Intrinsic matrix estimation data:
::::
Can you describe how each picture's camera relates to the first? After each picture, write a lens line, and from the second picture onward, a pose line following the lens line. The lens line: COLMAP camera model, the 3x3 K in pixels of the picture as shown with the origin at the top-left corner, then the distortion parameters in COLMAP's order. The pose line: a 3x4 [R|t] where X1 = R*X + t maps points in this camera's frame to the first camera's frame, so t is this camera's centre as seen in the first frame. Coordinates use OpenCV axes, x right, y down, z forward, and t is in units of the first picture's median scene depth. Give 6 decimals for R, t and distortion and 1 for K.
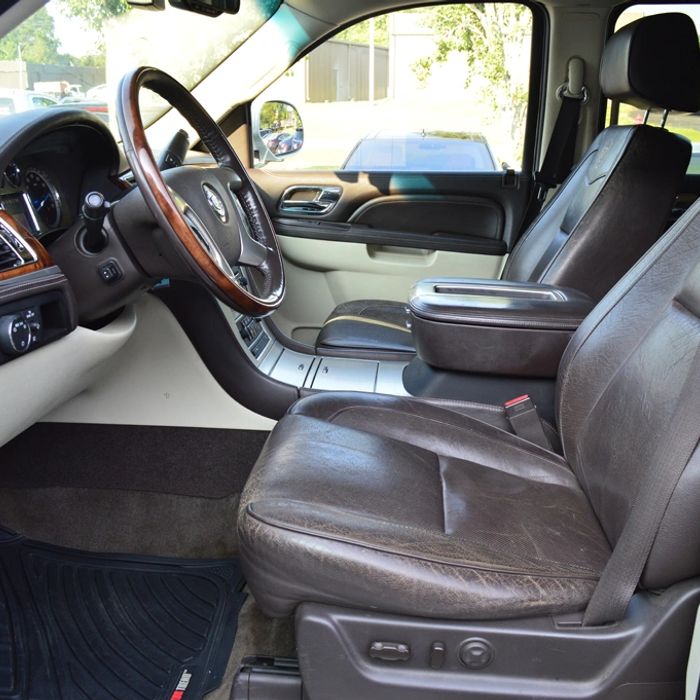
lens RADIAL K [[821.8, 0, 349.2], [0, 821.8, 344.3], [0, 0, 1]] dist [-0.072452, 0.000000]
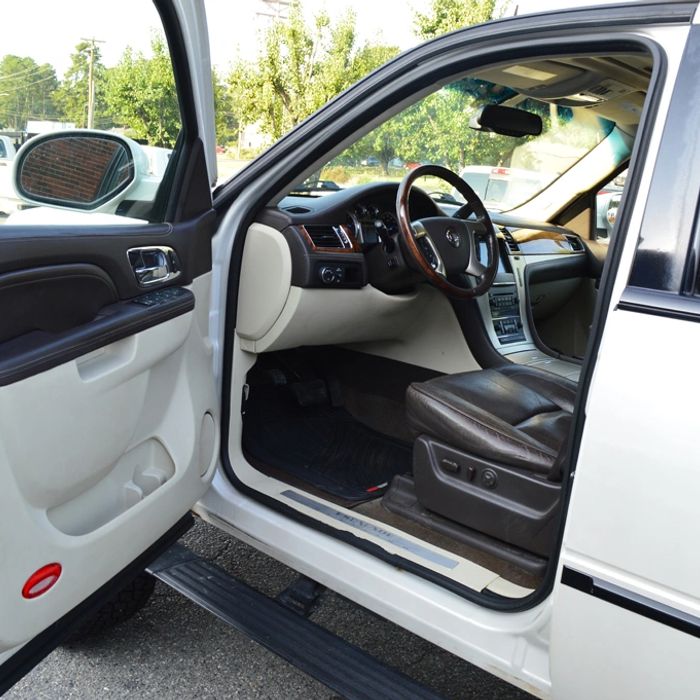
lens RADIAL K [[821.8, 0, 350.8], [0, 821.8, 351.4], [0, 0, 1]] dist [-0.072452, 0.000000]
pose [[0.790918, 0.174615, -0.586479, 0.917662], [-0.232207, 0.972379, -0.023641, 0.208911], [0.566152, 0.154882, 0.809619, -0.709570]]
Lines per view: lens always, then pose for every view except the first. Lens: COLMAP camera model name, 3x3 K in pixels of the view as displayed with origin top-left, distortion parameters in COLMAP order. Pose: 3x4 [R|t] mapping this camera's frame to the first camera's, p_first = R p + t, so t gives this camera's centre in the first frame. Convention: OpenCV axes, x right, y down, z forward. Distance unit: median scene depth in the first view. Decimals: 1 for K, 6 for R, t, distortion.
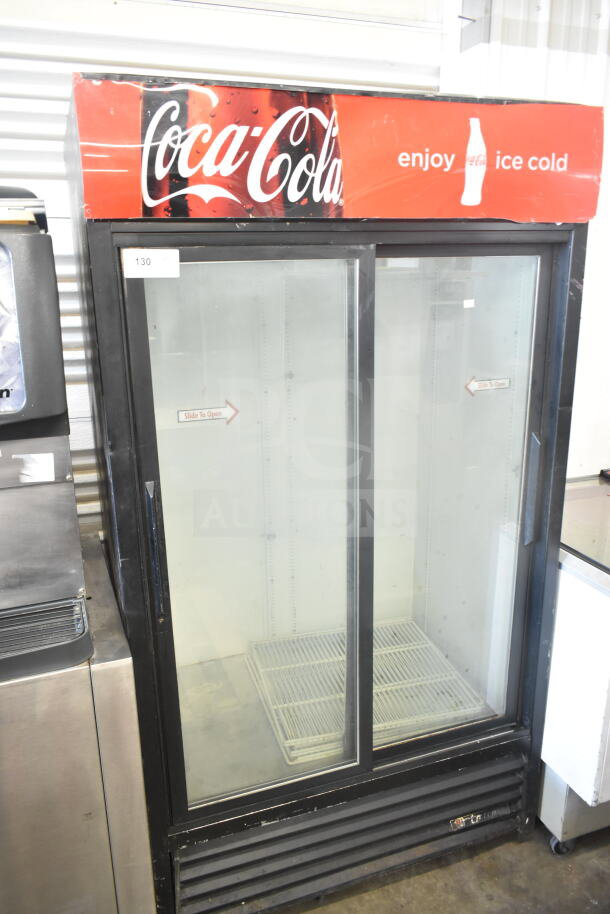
lens RADIAL K [[714.4, 0, 307.0], [0, 714.4, 467.2], [0, 0, 1]] dist [-0.003659, 0.003586]
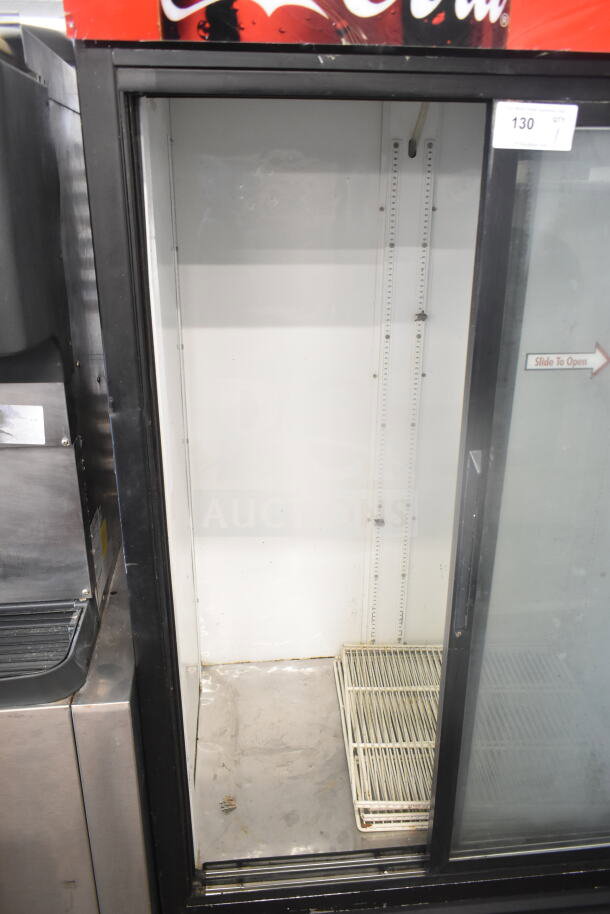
lens RADIAL K [[714.4, 0, 307.0], [0, 714.4, 467.2], [0, 0, 1]] dist [-0.003659, 0.003586]
pose [[0.970104, 0.108929, -0.216871, 0.054820], [-0.089098, 0.991067, 0.099236, -0.050864], [0.225744, -0.076947, 0.971143, 0.353524]]
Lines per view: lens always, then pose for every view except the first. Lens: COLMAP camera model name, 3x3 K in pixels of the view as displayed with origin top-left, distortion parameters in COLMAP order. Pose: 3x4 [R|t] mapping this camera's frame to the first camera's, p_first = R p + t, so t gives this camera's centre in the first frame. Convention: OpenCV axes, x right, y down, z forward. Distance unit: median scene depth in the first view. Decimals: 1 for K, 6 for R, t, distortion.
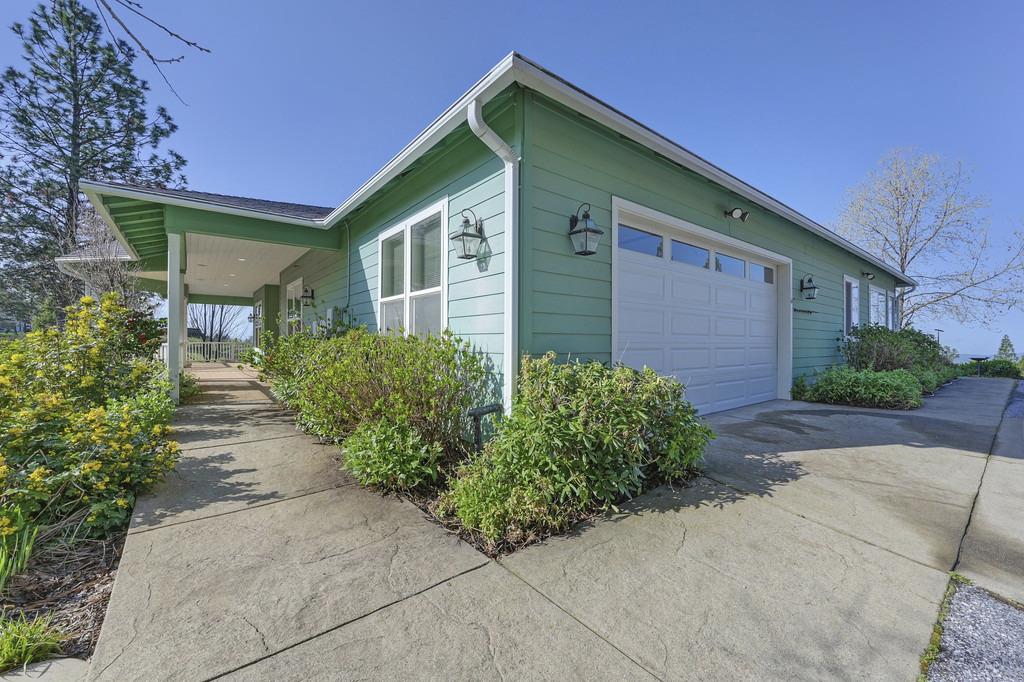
lens RADIAL K [[405.4, 0, 512.8], [0, 405.4, 342.1], [0, 0, 1]] dist [0.003002, 0.000768]
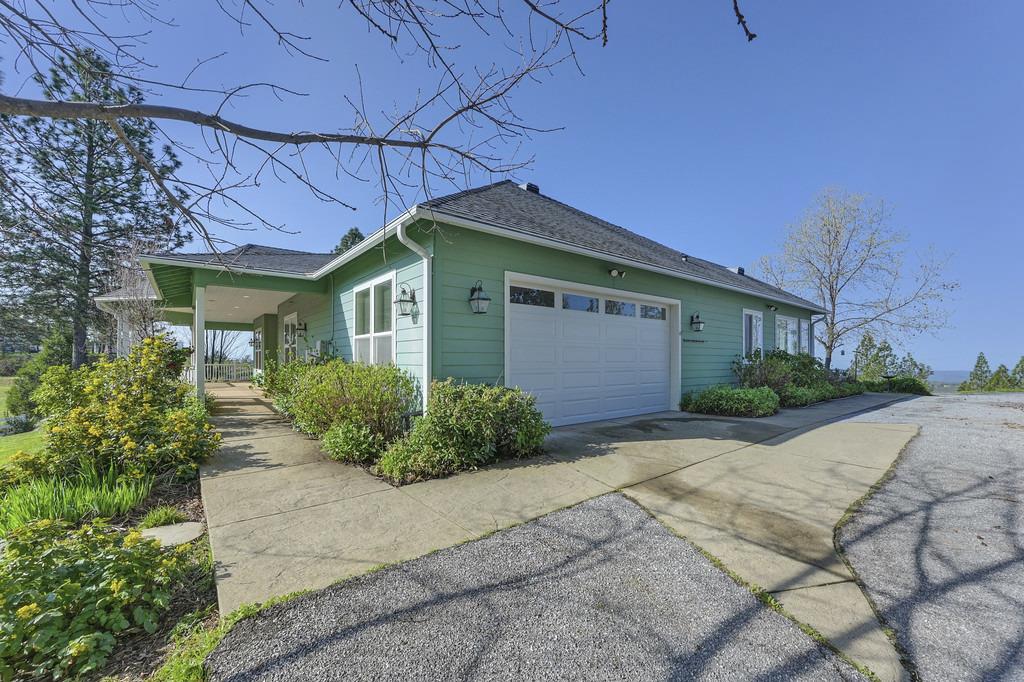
::::
Task instructions:
Update all the items above by replacing "origin top-left" with "origin at the top-left corner" wherever it occurs, keeping everything else unchanged. Leave the pictures out of your answer.

Answer to this task:
Can you describe how each picture's camera relates to the first? After each picture, write a lens line, and from the second picture onward, a pose line following the lens line. The lens line: COLMAP camera model, the 3x3 K in pixels of the picture as shown with the origin at the top-left corner, then the distortion parameters in COLMAP's order. The pose line: a 3x4 [R|t] where X1 = R*X + t maps points in this camera's frame to the first camera's frame, so t is this camera's centre as seen in the first frame. Coordinates use OpenCV axes, x right, y down, z forward, and t is in units of the first picture's median scene depth. Give 6 decimals for R, t and distortion and 1 for K.
lens RADIAL K [[821.8, 0, 349.2], [0, 821.8, 344.3], [0, 0, 1]] dist [-0.072452, 0.000000]
lens RADIAL K [[821.8, 0, 350.8], [0, 821.8, 351.4], [0, 0, 1]] dist [-0.072452, 0.000000]
pose [[0.790918, 0.174615, -0.586479, 0.917662], [-0.232207, 0.972379, -0.023641, 0.208911], [0.566152, 0.154882, 0.809619, -0.709570]]
Lines per view: lens always, then pose for every view except the first. Lens: COLMAP camera model name, 3x3 K in pixels of the view as displayed with origin at the top-left corner, distortion parameters in COLMAP order. Pose: 3x4 [R|t] mapping this camera's frame to the first camera's, p_first = R p + t, so t gives this camera's centre in the first frame. Convention: OpenCV axes, x right, y down, z forward. Distance unit: median scene depth in the first view. Decimals: 1 for K, 6 for R, t, distortion.
lens RADIAL K [[714.4, 0, 307.0], [0, 714.4, 467.2], [0, 0, 1]] dist [-0.003659, 0.003586]
lens RADIAL K [[714.4, 0, 307.0], [0, 714.4, 467.2], [0, 0, 1]] dist [-0.003659, 0.003586]
pose [[0.970104, 0.108929, -0.216871, 0.054820], [-0.089098, 0.991067, 0.099236, -0.050864], [0.225744, -0.076947, 0.971143, 0.353524]]
Lines per view: lens always, then pose for every view except the first. Lens: COLMAP camera model name, 3x3 K in pixels of the view as displayed with origin at the top-left corner, distortion parameters in COLMAP order. Pose: 3x4 [R|t] mapping this camera's frame to the first camera's, p_first = R p + t, so t gives this camera's centre in the first frame. Convention: OpenCV axes, x right, y down, z forward. Distance unit: median scene depth in the first view. Decimals: 1 for K, 6 for R, t, distortion.
lens RADIAL K [[405.4, 0, 512.8], [0, 405.4, 342.1], [0, 0, 1]] dist [0.003002, 0.000768]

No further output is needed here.